With more and more apps being shifted into web browsers, this is almost like MS claiming that it gets a license to any document in MS Word, Powerpoint, or Excel. What if MS got a license to patents, trademarks and copyrights of any software created with Visio or Visual Studio? What if Maya got a license to everything 3d model you made? What if Adobe got a license to everything made in Photoshop? We have to stand up and stop accepting these ridiculous EULAs.

The worst part is the software guys over at Google saying that it’s no big deal. Well, if it’s no big deal, and they’re not going to enforce it, then why is it in this contract? Take it out, and don’t put it back in. “Do no evil,” remember? ”

– David Loschiavo, licensed to practice in FL.

posted by : gaspeU, 03 September 2008

Google Chrome

chrome.jpg

I’ve been using Google’s new Chrome web browser for half an hour now, and I already feel right at home. Downloading and installing Chrome was quick and painless - a welcome contrast to the chaos and downloading hassles accompanying the launch of Mozilla’s Firefox 3.0 browser in July.

Within just a couple of minutes, Chrome had hoovered up hundreds of Firefox bookmarks, saved passwords and my recent browsing history. This gives a pretty seamless transition to Chrome - with the exception of my RSS feeds, which weren’t imported automatically and aren’t supported in this 0.2 Beta version of Chrome.

First impressions

Chrome is so unobtrusive it almost isn’t even there - a clear design choice by Google, which has just a tiny, semi-transparent logo above the tabs, running along the top of the screen. There’s no status bar, although another semi-transparent tab appears at the bottom of the screen showing the status of loading pages.

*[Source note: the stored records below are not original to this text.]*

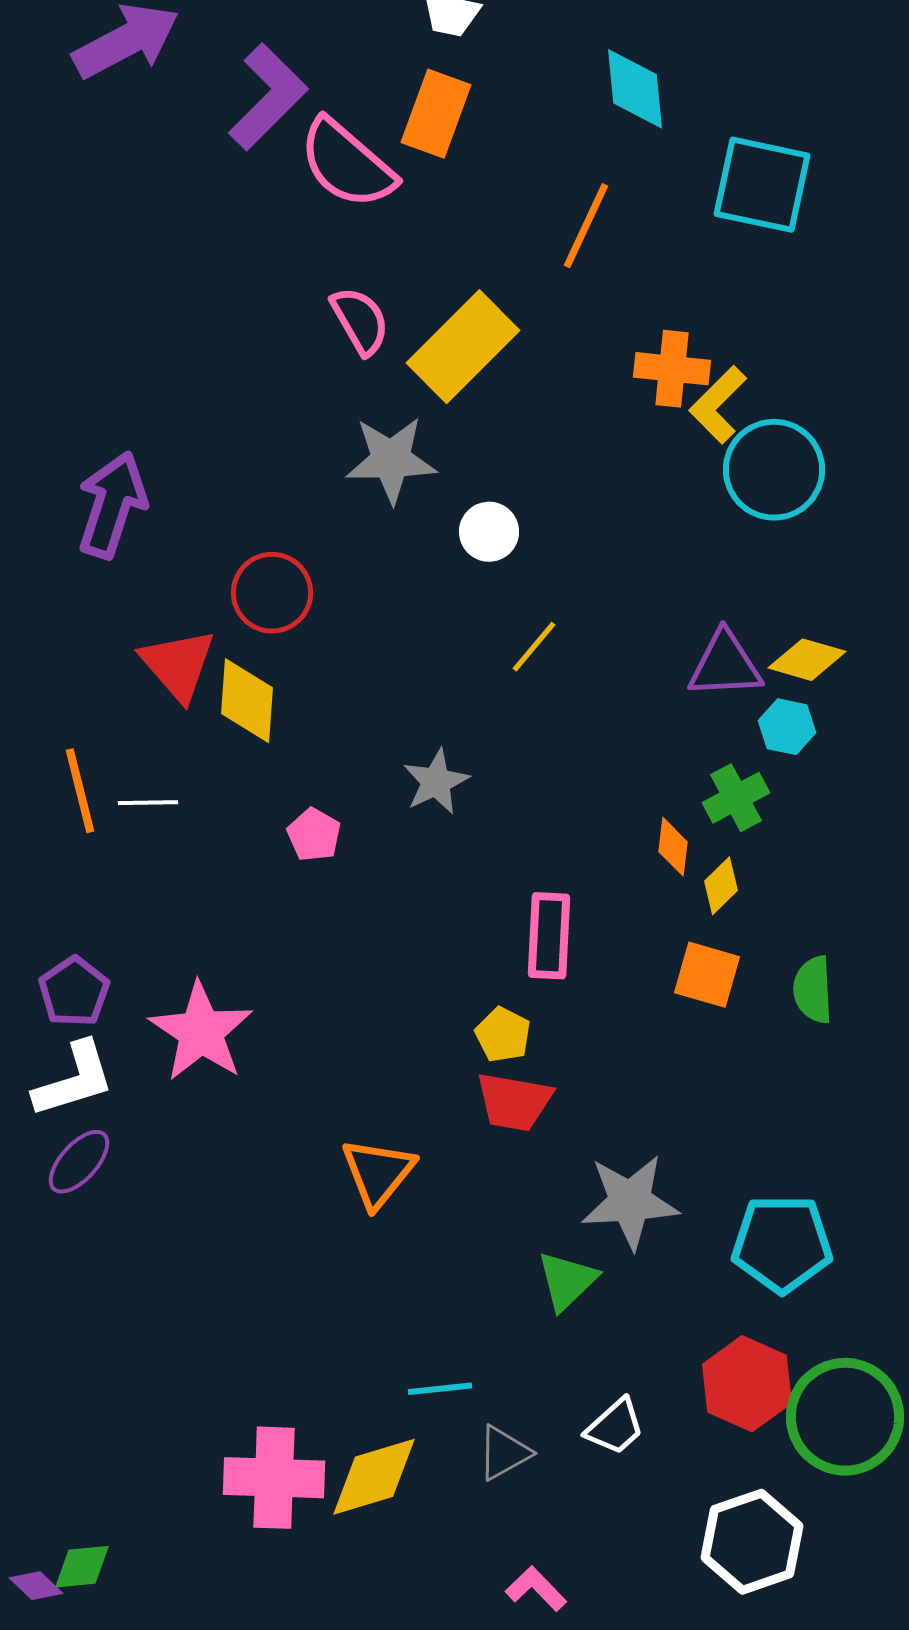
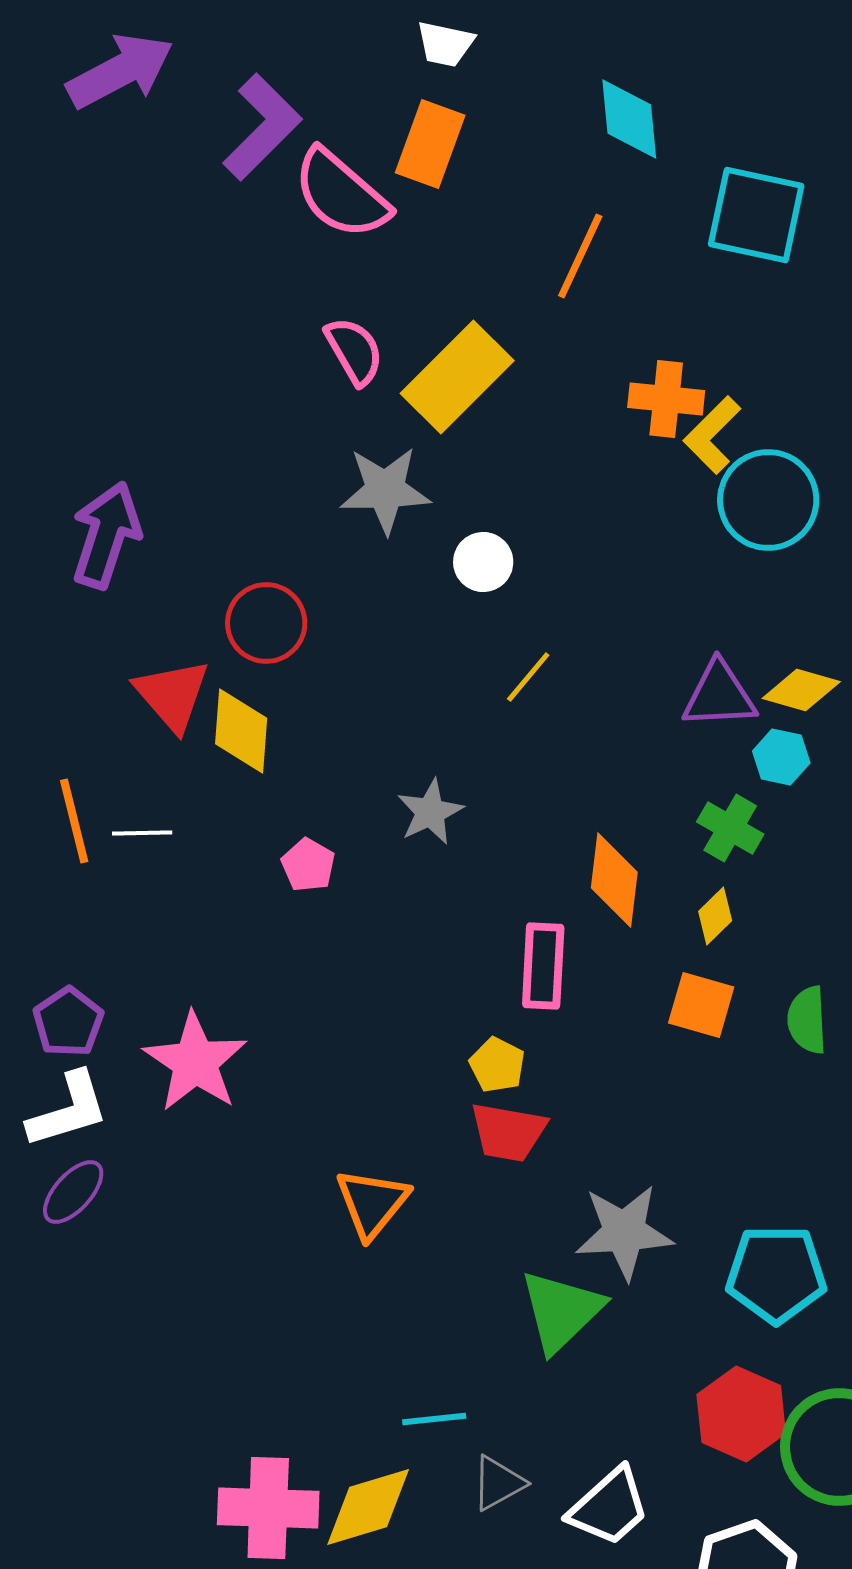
green cross: (736, 798) -> (730, 828), turned -32
orange diamond: (673, 847) -> (614, 880), moved, size x1.6
green triangle: (567, 1281) -> (561, 1311), size x1.4
white trapezoid: (615, 1427) -> (609, 1507), moved, size x1.4

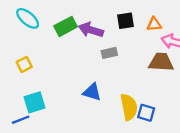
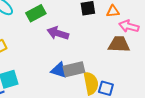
purple arrow: (91, 30) -> (58, 33), moved
gray rectangle: (109, 53) -> (74, 69), moved, size x1.5

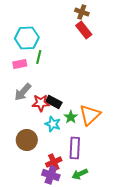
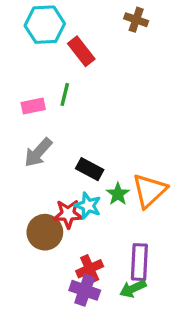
red rectangle: (84, 30) -> (81, 51), moved
cyan hexagon: (27, 38) -> (45, 25), moved
red star: (41, 103) -> (68, 214), moved
purple rectangle: (75, 148) -> (139, 262), moved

Each tab has its own small forward, backward, reload and new tab buttons, along with a couple of menu items and the address bar - or Omnibar if you speak Google. The tabs can be ‘ripped’ to the desktop to form new windows just by drag-and-dropping - another neat touch.

The Omnibar is much more than just a place for typing URLs. Most importantly, it doubles as a search box: type search terms and hit Enter to be taken to your local Google website. It autocompletes with a level of smarts that rivals (if not exceeds) Firefox’s new Awesome bar, picking out previously visited sites intelligently and extremely quickly.

Speed freak

You want quick? You got it. Chrome feels nippier than Firefox all round, as well it should considering the demands it places on your computer. With each Chrome tab forming a separate process, you quickly build up a list of ‘chrome.exe’s in your Windows Task Manager (Linux and Mac versions coming soon, apparently). This means that one bad tab can’t crash your whole surfing session but I think I’ll have to keep a sharp eye on how many tabs I have open, especially when working on less powerful machines like my Fujitsu P1610.

Chrome munches through media sites with ease, streaming music and video and handling Flash very smoothly. PDFs open so suddenly that you might not even realise you’re using them. Opening a new tab brings up not your home page (although you can switch to that) but a thumbnail view of your nine most visited sites, plus recent bookmarks and a box to search your history. It loads almost instantly but is visually cluttered and doesn’t really do anything that the Omnibox and a good selection of bookmarks can’t handle.

And now the bad news

There are no plug ins for Chrome just yet so it does feel like a very stripped-down, Google-heavy environment right now.

But these are typical issues for a new version of any browser, let alone one that has been built from scratch. Overall, my first impression of Chrome is 9/10 for speed, 8/10 for ease of use and 7/10 for stability. And those figures should have Microsoft and Mozilla very, very worried.